The Federal Acquisition Regulation and the Defense Federal Acquisition Regulation Supplement also pose challenges, another noted: "These things are too out of date to even begin to look at something like zero trust. It makes these things really, really difficult for us to move forward and implement the right technology and the right security."

"We are incentivized to chase green on our dashboards," a third official said and added the Federal IT Acquisition Reform Act report cards to the list of potential roadblocks. "Nowhere in those dashboards does it say green equals zero trust. There's no button that says zero trust to make it better. "

It's important for vendors to understand that chief information security officers won't be sold on zero trust solutions just for the sake of zero trust, that official said. "The question is: If I implement your solution, what can I get rid of from a competing product perspective on a per-control basis? And how does it better my posture on these federal dashboards?" Only when those questions are answered will agencies have "the ammunition we need in order to pull the trigger on these solutions."

There are signs of progress, though. In addition to CDM's evolution and recent changes to the Trusted Internet Connections policy, participants pointed to the more collaborative approach CISA has taken over the past year.
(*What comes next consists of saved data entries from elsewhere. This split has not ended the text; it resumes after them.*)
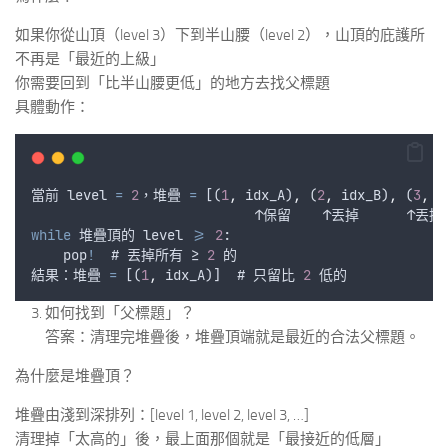
如果你從山頂（level 3）下到半山腰（level 2），山頂的庇護所
不再是「最近的上級」
你需要回到「比半山腰更低」的地方去找父標題
具體動作：
當前
level
=
2
，
堆疊
=
 [(
1
,
idx_A
)
,
 (
2
,
idx_B
)
,
 (
3
,
i
                            ↑
保留
    ↑
丟掉
      ↑
丟掉
while
堆疊頂的
level
>=
2
:
pop
!
  # 
丟掉所有
 ≥ 
2
的
結果
：
堆疊
=
 [(
1
,
idx_A
)]  # 
只留比
2
低的
如何找到「父標題」？
答案：清理完堆疊後，堆疊頂端就是最近的合法父標題。
為什麼是堆疊頂？
堆疊由淺到深排列：[level 1, level 2, level 3, …]
清理掉「太高的」後，最上面那個就是「最接近的低層」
"I think it bodes well for the federal government in general," one official said. "Yes, leadership chases green — they're incentivized to do it. But the green is sometimes the wrong green. The people who are writing those questions are now at least a little bit more open to figuring out what the right questions are."

Focus on the outcome (and start small)

Given the many complexities involved, most of the participants were focused on finding practical starting points rather than perfecting the larger framework.
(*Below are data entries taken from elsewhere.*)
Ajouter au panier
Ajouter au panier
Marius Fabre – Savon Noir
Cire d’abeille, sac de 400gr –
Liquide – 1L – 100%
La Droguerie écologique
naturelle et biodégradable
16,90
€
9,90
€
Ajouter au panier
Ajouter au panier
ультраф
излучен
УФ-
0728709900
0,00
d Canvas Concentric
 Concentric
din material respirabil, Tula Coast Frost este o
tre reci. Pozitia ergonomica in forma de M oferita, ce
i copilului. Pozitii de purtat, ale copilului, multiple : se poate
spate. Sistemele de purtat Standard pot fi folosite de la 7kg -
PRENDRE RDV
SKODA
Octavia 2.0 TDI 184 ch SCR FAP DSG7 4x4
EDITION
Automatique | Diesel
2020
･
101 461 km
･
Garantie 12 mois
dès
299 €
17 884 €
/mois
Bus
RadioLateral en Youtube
As one official said about adopting zero trust: "At the end of the day, I've got to be able to answer one question: Is my data still protected as a result? If I can answer that question, I'm good."

Another recommended focusing on specific use cases: "Can enterprises with satellite facilities connect without compromising the entire network? Can contractors get access without compromising the entire network? Can collaboration across enterprise boundaries happen without compromising the entire network? That's really what we're talking about from a zero trust perspective."

Similarly, other participants emphasized starting with clearly defined functional building blocks. "How do we tackle lateral movement?" one asked. "What degrees of trust do we implicitly give to your Common Access Card, to your Kerberos token? What is the exact level of lateral movement that can come from those different things? And then start attacking that."

Specific applications can also offer a starting point. "A lot of people focus on devices and protecting the device, but it's actually the application that facilitates the access to that data," another participant said. "So that should be hardened."

All admitted that the complexity can be daunting. "Nothing is going to make this simple," said one official who urged focusing on the data layer. "But if we can start to define policy at the layer that we care about, we can at least simplify the approach and reduce the number of layers we have to take into consideration."

And while it's important to think about design principles at the enterprise level, there was strong consensus that implementations should start small.

"I'm of the opinion that the component technologies that enable something like zero trust can be small and have clear finish lines and run in parallel," one official said. "But I count myself personally fortunate that at my agency, nobody thus far has stepped up and said, 'We're going to have a [departmentwide] zero trust initiative' because that's intractable."